START Task material
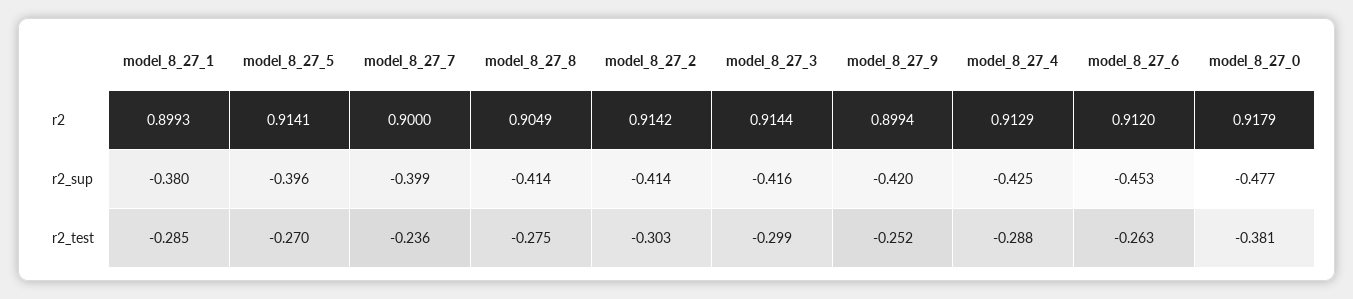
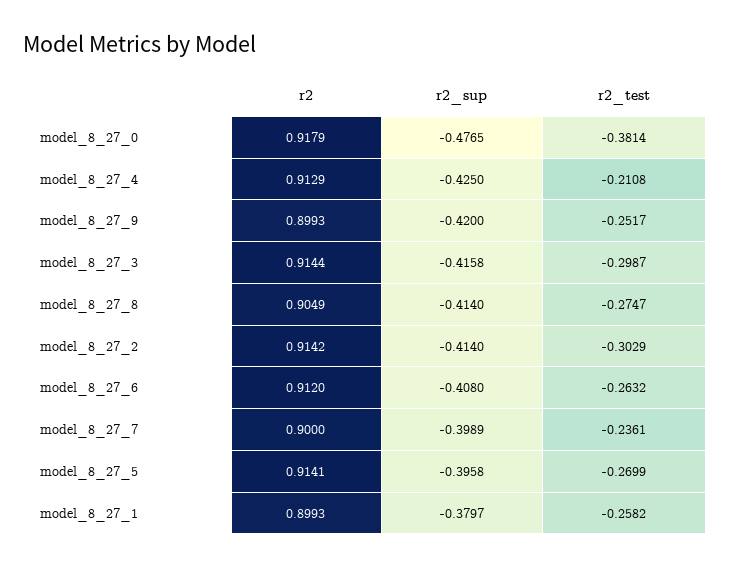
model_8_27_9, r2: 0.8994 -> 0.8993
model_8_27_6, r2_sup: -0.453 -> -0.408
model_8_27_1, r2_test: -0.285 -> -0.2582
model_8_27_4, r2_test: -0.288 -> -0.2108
END Task material
START Task material
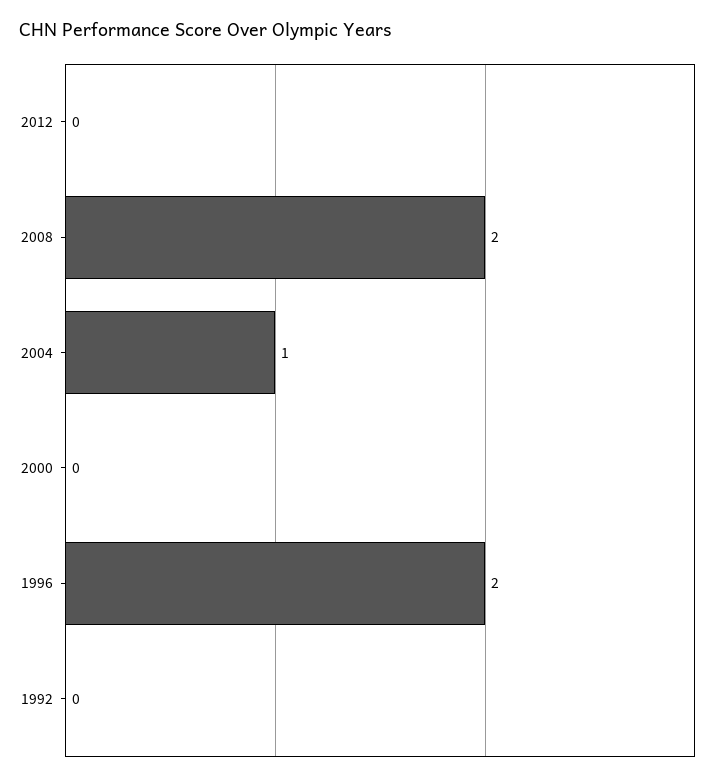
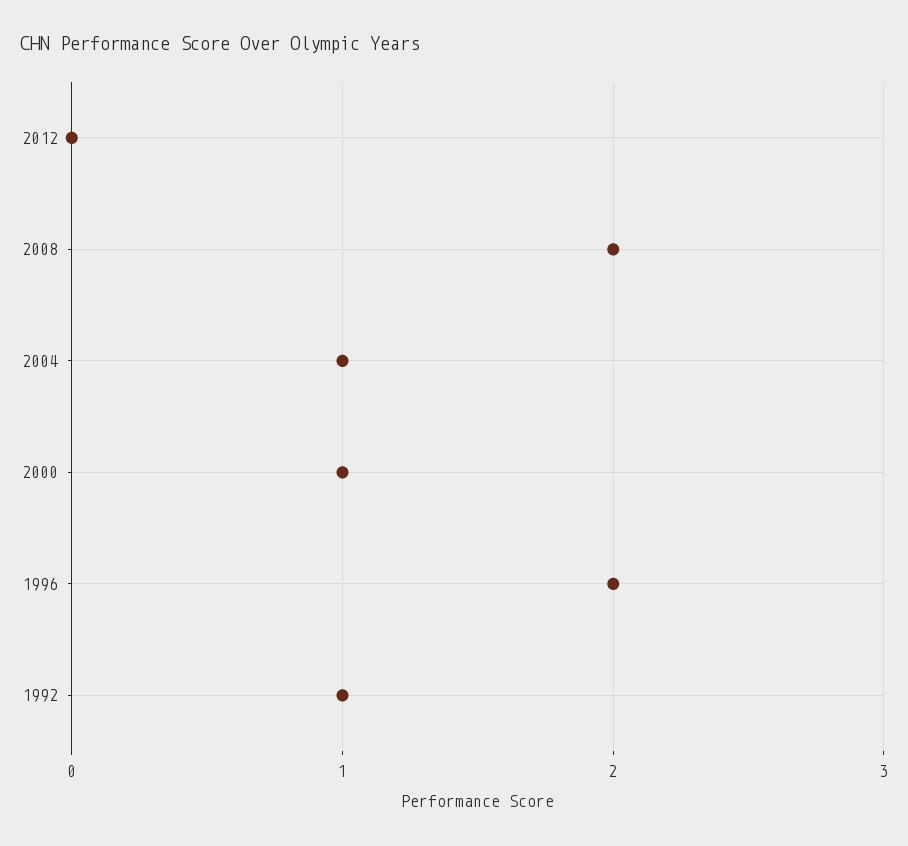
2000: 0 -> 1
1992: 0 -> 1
END Task material
Within the data above, the span starting at the line containing "model_8_27_6, r2_sup: -0.453 -> -0.408" and ending at the line containing "model_8_27_4, r2_test: -0.288 -> -0.2108" is to be retyped exactly, with no other lines.

model_8_27_6, r2_sup: -0.453 -> -0.408
model_8_27_1, r2_test: -0.285 -> -0.2582
model_8_27_4, r2_test: -0.288 -> -0.2108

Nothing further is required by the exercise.